REPUBLIKA.CO.ID, KHARTOUM – Angkatan bersenjata Amerika Serikat (AS) dan Inggris, serta negara lain telah mengevakuasi staf kedutaan dan warganya dari Sudan.
Kedua kelompok yang bertempur di ibu kota Khartoum tidak kunjung mereda dan membuat warga yang dievakuasi terluka pada Ahad (23/4/2023).
Ketika orang-orang berusaha melarikan diri dari kekacauan, negara-negara mulai mendaratkan pesawat dan mengorganisir konvoi di Khartoum untuk menarik warga negaranya.
Beberapa warga negara asing terluka. Tembakan terdengar di seluruh kota dan asap gelap menggantung di atas kepala.
Pihak yang bertikai, tentara Sudan dan paramiliter Rapid Support Forces (RSF) saling menuduh menyerang konvoi Prancis, keduanya mengatakan satu orang Prancis terluka. Kementerian Luar Negeri Prancis yang sebelumnya mengatakan sedang mengevakuasi staf diplomatik dan warga negara tidak berkomentar kembali atas serangan itu.
Prancis mengatakan sebuah pesawat Prancis yang membawa sekitar seratus orang termasuk delegasi Uni Eropa di Khartoum.
Evakuasi ini bersama dengan warga negara lain telah berangkat ke Djibouti dan pesawat kedua dengan nomor yang sama akan segera lepas landas.
Diduga RSF juga menjarah konvoi Qatar yang menuju ke Port Sudan. Dalam insiden terpisah, seorang warga Irak meninggal dalam bentrokan dan Mesir mengatakan salah satu diplomatnya terluka.

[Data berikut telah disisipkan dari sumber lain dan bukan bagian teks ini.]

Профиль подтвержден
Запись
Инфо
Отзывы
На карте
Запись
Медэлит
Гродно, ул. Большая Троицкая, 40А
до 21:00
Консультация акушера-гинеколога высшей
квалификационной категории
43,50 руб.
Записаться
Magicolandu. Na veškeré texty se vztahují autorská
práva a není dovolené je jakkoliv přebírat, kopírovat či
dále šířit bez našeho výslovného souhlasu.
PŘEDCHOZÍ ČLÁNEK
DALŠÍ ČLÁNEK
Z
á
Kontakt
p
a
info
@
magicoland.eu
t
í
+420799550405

Tentara Sudan mengatakan, bekerja sama dengan Amerika Serikat, Inggris, Jerman, dan Prancis dalam operasi evakuasi di Wadi Sedna, sebuah pangkalan udara di utara Khartoum. Operasi Qatar dan Yordania dilakukan melalui darat ke Port Sudan.
Perdana Menteri Kanada, Justin Trudeau, menyatakan negara itu juga telah mengeluarkan diplomatnya dan berusaha mendukung staf lokalnya. Mesir, India, Nigeria, dan Libya termasuk di antara negara-negara yang mengatakan sedang bekerja untuk memulangkan rakyatnya.

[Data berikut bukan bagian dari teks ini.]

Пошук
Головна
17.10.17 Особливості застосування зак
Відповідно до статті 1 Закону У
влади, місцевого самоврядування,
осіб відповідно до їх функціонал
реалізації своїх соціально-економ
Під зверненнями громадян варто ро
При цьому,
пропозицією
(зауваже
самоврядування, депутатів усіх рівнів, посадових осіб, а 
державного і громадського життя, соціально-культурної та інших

Baca juga: 6 Fakta Seputar Saddam Hussein yang Jarang Diketahui, Salah Satunya Anti Israel
Upaya untuk mengekstraksi penduduk asing membuat frustrasi beberapa orang Sudan. Mereka merasa faksi lawan kurang memperhatikan keselamatan penduduk setempat.
“Melihat orang asing pergi membuat saya kesal karena saya melihat ada beberapa kelompok yang dibantu oleh tentara dan RSF, sementara kami terus dipukuli,” kata Alsadig Alfatih yang berhasil meninggalkan rumahnya untuk pertama kali sejak pertempuran meletus.
Alfatih berhasil meninggalkan rumahnya pada Ahad . Dia mengaku akan pergi ke Mesir. Pertempuran pecah di Khartoum dan bagian lain negara itu pada 15 April, empat tahun setelah otokrat Omar al-Bashir yang telah lama berkuasa digulingkan.
Tentara dan RSF bersama-sama melakukan kudeta pada 2021 tetapi berselisih selama negosiasi untuk mengintegrasikan kedua kelompok dan membentuk pemerintahan sipil.